Johnson & Johnson’s OCD business is a global provider of solutions for screening, diagnosing, monitoring and confirming diseases and is focused on supporting hospitals, laboratories and blood centers worldwide. Headquartered in Raritan, NJ, with manufacturing operations in Rochester, NY, Pompano Beach, FL and Pencoed, Wales, OCD operates in 130 countries.

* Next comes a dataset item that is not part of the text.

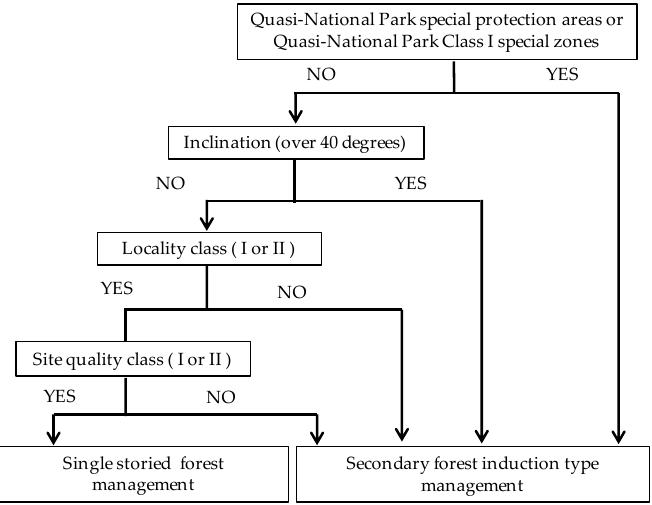
Figure 6. Environmental plan with greater emphasis on site quality class (Plan 4).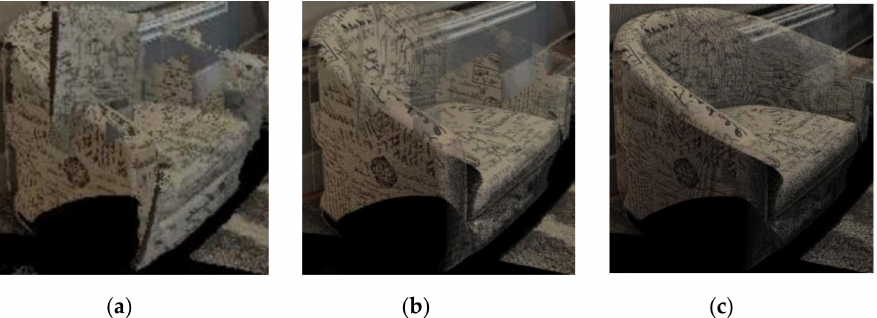
Figure 19. ( a ) Chair resolution (786, 1572); ( b ) chair resolution (3000, 6000); ( c ) chair resolution (5000,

Equity for the transaction comes from Carlyle Partners VI, a $13 billion U.S. Buyout fund, which completed fundraising in November 2013 with two hundred and sixty-nine investors from 43 countries.
for The Carlyle Group
Stephen H. Wise, Managing Director of The Carlyle Group, said, “Ortho-Clinical Diagnostics is an established global brand with a reputation for quality and innovation. Through accelerated investment in research and product development and continued expansion into both emerging and established markets, we expect to tap into rising demand for sophisticated medical diagnostic products and services worldwide. We have been focused on the diagnostics industry for many years given its attractive growth prospects, driven by the crucial role it plays in health care decision-making and influencing patient outcomes. We believe that OCD, with its world class employee base and talented management team, is poised for the next level of success.”
for Johnson and Johnson OCD
Eric Compton, Worldwide President, Ortho-Clinical Diagnostics, said, “We are excited to work with Carlyle and believe OCD will be well-positioned as an independent company focused exclusively on the in vitro diagnostics market. In combination with Carlyle’s global reach and deep experience in the healthcare sector, OCD will have the opportunity to invest in new, innovative products and services for its customers and provide an environment for its professionals to excel in a competitive global marketplace.”